Catechism of a Revolutionary (1869) edit

"The Revolutionary Catechism" (1869) online
  • The revolutionary despises public opinion. He despises and hates the existing social morality in all its manifestations. For him, morality is everything which contributes to the triumph of the revolution. Immoral and criminal is everything that stands in its way.
  • Tyrannical towards himself, he must be tyrannical towards others. All the gentle and enervating sentiments of kind ship, love, friendship, gratitude and even honor must be suppressed in him and give place to the cold and single minded passion for revolution.
  • The revolutionary can have no friendship or attachment, except for those who have proved by their actions that they, like him, are dedicated to revolution.
  • The revolutionary enters the world of the State, of the privileged classes, of the so-called civilization, and he lives in this world only for the purpose of bringing about its speedy and total destruction. He is not a revolutionary if he has any sympathy for this world. He should not hesitate to destroy any position, any place, or any man in this world. He must hate everyone and everything in it with an equal hatred.

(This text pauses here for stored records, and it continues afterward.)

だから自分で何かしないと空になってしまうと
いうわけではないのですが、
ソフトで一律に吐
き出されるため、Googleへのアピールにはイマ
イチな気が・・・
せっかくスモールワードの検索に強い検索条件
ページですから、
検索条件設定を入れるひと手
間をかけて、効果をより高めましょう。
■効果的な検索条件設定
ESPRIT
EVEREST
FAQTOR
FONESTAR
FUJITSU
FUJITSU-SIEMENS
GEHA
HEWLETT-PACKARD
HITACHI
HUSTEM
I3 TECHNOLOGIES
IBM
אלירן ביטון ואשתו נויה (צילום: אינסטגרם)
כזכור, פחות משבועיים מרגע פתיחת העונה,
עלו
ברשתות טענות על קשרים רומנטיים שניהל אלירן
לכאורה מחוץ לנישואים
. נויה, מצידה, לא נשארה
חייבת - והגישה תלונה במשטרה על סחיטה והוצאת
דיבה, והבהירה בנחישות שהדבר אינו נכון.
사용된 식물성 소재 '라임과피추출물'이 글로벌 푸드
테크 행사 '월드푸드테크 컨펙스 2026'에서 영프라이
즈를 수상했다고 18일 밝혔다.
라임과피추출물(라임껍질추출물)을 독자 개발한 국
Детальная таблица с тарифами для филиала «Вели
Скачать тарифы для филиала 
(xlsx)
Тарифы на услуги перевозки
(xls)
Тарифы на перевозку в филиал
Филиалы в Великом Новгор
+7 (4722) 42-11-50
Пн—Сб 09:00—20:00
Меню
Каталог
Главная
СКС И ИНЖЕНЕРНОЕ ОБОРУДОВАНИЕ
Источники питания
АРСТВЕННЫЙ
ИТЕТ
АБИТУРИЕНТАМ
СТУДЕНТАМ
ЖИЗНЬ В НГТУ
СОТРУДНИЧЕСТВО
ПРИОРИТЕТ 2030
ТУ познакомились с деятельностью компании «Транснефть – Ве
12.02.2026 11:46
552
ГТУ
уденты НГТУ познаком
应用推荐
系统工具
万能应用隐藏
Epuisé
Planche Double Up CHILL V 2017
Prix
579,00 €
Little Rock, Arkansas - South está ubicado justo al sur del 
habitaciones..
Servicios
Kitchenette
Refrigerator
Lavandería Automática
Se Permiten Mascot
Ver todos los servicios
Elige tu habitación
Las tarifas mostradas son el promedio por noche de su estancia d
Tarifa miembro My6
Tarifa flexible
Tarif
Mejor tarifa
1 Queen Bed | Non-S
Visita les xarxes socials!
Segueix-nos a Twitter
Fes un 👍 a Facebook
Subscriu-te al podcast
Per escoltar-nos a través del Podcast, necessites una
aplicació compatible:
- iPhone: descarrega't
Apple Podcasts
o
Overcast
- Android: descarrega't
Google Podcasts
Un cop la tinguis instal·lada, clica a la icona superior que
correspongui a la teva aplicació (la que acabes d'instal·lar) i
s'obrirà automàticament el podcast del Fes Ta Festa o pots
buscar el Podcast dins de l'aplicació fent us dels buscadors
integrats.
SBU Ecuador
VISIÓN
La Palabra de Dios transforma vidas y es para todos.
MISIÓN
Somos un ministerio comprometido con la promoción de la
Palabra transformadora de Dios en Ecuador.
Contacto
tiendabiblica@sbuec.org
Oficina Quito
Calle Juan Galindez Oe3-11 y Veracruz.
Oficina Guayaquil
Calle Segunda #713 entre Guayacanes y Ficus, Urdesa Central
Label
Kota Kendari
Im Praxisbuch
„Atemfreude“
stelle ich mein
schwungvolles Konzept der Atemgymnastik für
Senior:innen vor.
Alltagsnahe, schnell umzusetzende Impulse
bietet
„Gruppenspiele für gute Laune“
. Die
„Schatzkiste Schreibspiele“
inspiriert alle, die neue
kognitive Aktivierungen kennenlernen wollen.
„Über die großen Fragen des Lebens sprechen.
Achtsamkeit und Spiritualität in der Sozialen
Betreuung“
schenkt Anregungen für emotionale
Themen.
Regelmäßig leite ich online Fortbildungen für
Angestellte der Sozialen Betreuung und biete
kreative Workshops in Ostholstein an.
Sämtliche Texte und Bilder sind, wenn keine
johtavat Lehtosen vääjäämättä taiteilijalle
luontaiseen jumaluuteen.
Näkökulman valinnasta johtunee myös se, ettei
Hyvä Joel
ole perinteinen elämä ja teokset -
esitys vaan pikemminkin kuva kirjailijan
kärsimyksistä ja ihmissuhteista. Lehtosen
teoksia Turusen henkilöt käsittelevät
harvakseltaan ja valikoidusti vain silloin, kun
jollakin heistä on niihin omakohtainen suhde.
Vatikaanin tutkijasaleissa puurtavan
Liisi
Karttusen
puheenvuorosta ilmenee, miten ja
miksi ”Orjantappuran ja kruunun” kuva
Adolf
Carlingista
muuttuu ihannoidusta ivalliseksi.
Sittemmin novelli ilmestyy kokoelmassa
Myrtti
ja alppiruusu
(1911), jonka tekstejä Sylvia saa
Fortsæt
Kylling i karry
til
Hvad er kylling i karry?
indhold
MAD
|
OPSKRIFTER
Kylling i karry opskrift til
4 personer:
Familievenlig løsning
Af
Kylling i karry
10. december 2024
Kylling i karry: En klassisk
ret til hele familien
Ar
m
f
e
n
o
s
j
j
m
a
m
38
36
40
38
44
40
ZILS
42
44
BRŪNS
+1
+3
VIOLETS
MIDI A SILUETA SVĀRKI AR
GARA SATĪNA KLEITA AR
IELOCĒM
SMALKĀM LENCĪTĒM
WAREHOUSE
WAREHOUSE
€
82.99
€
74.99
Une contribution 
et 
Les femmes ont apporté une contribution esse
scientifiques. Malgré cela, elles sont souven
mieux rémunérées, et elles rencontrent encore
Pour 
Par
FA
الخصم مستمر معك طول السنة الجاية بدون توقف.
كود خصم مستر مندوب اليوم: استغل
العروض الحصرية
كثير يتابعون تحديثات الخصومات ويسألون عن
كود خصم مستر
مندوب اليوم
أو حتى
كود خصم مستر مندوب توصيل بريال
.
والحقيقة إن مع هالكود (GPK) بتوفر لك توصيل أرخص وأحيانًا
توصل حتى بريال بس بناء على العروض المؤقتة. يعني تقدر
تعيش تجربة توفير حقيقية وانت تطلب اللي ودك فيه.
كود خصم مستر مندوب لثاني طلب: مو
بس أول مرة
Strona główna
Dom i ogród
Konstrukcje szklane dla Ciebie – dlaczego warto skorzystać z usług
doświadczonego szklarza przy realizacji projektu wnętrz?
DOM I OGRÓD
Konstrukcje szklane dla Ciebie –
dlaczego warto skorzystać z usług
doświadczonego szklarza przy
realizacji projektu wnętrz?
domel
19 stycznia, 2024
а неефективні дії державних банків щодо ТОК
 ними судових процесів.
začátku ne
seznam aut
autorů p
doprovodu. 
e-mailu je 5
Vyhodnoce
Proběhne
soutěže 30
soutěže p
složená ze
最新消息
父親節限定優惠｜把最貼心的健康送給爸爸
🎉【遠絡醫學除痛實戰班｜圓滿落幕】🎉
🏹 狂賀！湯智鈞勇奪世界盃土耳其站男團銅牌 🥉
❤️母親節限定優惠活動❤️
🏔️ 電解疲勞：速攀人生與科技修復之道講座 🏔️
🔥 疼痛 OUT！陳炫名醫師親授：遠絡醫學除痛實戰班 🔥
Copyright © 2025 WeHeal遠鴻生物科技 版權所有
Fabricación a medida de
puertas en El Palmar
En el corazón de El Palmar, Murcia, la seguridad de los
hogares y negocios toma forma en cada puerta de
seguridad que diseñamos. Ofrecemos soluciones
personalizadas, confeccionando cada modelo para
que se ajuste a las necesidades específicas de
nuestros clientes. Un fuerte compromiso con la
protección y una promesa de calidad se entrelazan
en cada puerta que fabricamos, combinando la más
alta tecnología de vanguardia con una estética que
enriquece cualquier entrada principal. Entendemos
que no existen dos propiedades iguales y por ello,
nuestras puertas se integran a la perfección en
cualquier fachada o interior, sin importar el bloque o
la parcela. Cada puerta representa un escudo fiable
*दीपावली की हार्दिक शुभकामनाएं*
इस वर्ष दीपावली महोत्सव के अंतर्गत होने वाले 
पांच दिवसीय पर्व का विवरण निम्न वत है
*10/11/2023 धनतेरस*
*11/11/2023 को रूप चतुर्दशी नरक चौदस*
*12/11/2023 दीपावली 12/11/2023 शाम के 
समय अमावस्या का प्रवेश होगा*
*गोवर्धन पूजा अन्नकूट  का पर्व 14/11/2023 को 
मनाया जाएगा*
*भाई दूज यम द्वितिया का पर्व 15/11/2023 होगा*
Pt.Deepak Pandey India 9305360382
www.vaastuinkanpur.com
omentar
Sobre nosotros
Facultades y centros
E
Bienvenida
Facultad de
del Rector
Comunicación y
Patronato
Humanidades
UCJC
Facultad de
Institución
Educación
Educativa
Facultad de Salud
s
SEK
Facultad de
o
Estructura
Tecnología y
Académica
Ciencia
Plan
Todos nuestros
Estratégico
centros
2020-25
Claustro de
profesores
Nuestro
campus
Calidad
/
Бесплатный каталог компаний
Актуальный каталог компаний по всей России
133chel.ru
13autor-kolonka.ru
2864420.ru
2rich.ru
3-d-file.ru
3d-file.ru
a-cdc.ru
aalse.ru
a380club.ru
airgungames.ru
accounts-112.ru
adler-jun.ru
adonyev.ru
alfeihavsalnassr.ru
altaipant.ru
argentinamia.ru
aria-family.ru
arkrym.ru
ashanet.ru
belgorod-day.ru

All the worse for him if he has any relations with parents, friends, or lovers; he is no longer a revolutionary if he is swayed by these relationships.
  • The women who are completely on our side – i.e., those who are wholly dedicated and who have accepted our program in its entirety. We should regard these women as the most valuable or our treasures; without their help, we would never succeed.
  • The Society has no aim other than the complete liberation and happiness of the masses – i.e., of the people who live by manual labor. Convinced that their emancipation and the achievement of this happiness can only come about as a result of an all-destroying popular revolt, the Society will use all its resources and energy toward increasing and intensifying the evils and miseries of the people until at last their patience is exhausted and they are driven to a general uprising.
  • By a revolution, the Society does not mean an orderly revolt according to the classic western model – a revolt which always stops short of attacking the rights of property and the traditional social systems of so-called civilization and morality. Until now, such a revolution has always limited itself to the overthrow of one political form in order to replace it by another, thereby attempting to bring about a so-called revolutionary state. The only form of revolution beneficial to the people is one which destroys the entire State to the roots and exterminated all the state traditions, institutions, and classes in Russia.
  • Our task is terrible, total, universal, and merciless destruction.
  • Therefore, in drawing closer to the people, we must above all make common cause with those elements of the masses which, since the foundation of the state of Muscovy, have never ceased to protest, not only in words but in deeds, against everything directly or indirectly connected with the state: against the nobility, the bureaucracy, the clergy, the traders, and the parasitic kulaks. We must unite with the adventurous tribes of brigands, who are the only genuine revolutionaries in Russia.
  • To weld the people into one single unconquerable and all-destructive force – this is our aim, our conspiracy, and our task.

Quotes about Nechayev edit

  • In revolutionary circles, the word Nechaevism was long to be a term of harsh condemnation, a synonym for risky and reprehensible methods of attaining revolutionary goals. Lenin was to hear himself accused hundreds of times of ‘Nechaevist’ methods by his opponents.
  • He [Nechaev] was, in short, a Bolshevik before the Bolsheviks.
  • Its twenty-six articles [of Nechaev’s Revolutionary Catechism], setting out the principles of the professional revolutionary, might have served as the Bolshevik oath. [Only might?] The morals of that party owed much to Nechaev as they did to Marx.